Dans un lotissement de province où règne déjà une grande solitude, trois célibataires se confrontent à la société moderne. Marie, divorcée, alcoolique et au chômage, est victime d’un chantage à la sextape. Bertrand, veuf libidineux et surendetté, s’entiche d’une téléopératrice mauricienne tandis que sa fille unique est victime de harcèlement numérique. Christine, conductrice de VTC, voudrait gagner cinq étoiles. Les trois paumés, qui se sont rencontrés sur un rond-point lors des manifestations des gilets jaunes, se trouvent un ennemi commun contre lequel ils vont partir en croisade : les GAFA, les grandes entreprises du numérique dont Facebook et Amazon.
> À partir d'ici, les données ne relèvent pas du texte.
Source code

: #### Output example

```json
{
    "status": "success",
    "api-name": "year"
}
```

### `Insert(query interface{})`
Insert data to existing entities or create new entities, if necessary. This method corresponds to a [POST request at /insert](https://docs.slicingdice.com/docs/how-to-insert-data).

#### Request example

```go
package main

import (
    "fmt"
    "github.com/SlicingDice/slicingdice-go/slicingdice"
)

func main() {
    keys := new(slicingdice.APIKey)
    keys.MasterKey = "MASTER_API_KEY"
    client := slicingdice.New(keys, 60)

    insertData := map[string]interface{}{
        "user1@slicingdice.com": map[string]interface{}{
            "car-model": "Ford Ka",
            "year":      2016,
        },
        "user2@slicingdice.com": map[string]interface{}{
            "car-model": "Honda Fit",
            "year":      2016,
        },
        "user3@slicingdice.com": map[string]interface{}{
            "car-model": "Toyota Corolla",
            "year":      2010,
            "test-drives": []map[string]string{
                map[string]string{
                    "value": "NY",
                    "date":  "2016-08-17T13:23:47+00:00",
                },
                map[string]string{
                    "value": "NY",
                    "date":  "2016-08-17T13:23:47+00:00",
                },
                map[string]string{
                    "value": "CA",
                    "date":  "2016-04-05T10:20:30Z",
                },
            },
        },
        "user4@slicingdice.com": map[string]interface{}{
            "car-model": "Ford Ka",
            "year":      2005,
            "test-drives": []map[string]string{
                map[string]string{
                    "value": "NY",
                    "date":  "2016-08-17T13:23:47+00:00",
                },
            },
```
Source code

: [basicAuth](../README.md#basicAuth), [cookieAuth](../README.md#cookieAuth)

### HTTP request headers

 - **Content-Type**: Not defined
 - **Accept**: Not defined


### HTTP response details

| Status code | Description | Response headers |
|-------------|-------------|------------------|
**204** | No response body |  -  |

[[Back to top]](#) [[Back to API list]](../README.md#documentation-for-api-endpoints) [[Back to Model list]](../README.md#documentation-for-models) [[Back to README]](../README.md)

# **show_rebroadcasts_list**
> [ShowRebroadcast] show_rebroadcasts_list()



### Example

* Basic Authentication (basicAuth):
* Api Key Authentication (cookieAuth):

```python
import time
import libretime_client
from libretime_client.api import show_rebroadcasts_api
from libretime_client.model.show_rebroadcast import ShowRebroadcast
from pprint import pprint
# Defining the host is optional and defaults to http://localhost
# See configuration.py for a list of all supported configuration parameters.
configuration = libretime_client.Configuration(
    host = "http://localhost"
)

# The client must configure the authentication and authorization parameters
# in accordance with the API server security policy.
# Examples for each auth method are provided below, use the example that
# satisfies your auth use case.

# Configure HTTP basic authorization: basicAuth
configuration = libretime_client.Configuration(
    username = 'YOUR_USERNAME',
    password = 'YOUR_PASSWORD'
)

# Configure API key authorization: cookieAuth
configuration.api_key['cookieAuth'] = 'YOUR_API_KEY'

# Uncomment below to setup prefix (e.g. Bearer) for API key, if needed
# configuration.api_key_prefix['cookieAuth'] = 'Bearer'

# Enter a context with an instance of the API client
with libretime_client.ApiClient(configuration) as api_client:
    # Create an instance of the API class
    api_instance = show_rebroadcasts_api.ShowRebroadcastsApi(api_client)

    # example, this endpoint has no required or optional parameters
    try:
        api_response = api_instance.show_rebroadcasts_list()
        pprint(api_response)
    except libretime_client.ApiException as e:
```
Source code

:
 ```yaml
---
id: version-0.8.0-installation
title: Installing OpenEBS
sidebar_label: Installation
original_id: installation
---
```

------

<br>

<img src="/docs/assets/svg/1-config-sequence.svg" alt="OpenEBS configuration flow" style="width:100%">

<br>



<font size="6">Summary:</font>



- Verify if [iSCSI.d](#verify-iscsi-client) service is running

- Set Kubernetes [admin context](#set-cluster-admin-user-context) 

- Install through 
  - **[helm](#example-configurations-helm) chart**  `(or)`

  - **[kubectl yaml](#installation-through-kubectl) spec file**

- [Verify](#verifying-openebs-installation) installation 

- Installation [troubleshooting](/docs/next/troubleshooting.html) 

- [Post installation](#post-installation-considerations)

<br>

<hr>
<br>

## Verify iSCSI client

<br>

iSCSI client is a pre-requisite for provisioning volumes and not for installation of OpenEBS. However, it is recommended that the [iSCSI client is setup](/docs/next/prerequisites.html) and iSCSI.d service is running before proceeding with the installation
Effacer l’historique est revenu de la 70e Berlinale avec un Ours d’argent et rencontre déjà un joli succès en France. C’est pourtant l’un des films les plus réac et les plus lourdement écrit de la rentrée. S’il le tableau brossé est juste par certains aspects il n’en demeure pas moins que la démonstration est laborieuse. Il y a d’abord Corinne Masiero qui raconte sans la jouer sa toxicomanie aux séries télé, qui crie “fuck les Gafa” et nous sort du film ; Bouli Lanners en hacker miracle qui débite son opinion – c’est à dire celle des auteurs – sur l’intelligence artificielle et nous sort du film ; Blanche Gardin qui prend d’assaut un data center avec des explications bien appuyées (“on a tous un data center à côté de chez soi”) et nous sort du film ; etc. Pourtant, tous ces personnages caricaturés à l’extrême sont co-responsables de leur malheur. Abrutis déjà avant le numérique, ils éprouvent de grandes difficultés face au changement, qu’il soit incarné par les truck-foods, la multitude de mots de passe, la répartition administrative du territoire français ou encore la place de la diversité ethnique (Masiero loue son salon à des musulmans en prière et se fait passer pour “Farida” car “c’est mieux pour le travail”). Il ne manque plus qu’un discours anti-masque et la mule est chargée. Effacer l’historique donne à voir une galerie de paumés tellement large que le film perd de sa drôlerie et il ne reste plus alors qu’une peinture glauque de l’humanité et très peu d’empathie pour ses héros. Pour ajouter à l’embrouille, la bande-son est faite essentiellement de musiques en anglais et le film se termine sur une note de réalisme poétique qui arrive comme un cheveu dans la soupe.

Effacer l’historique. Scénario et réalisation : Benoît Delépine, Gustave Kervern. Interprétation : Blanche Gardin, Denis Podalydès, Corinne Masiero. France, 2020.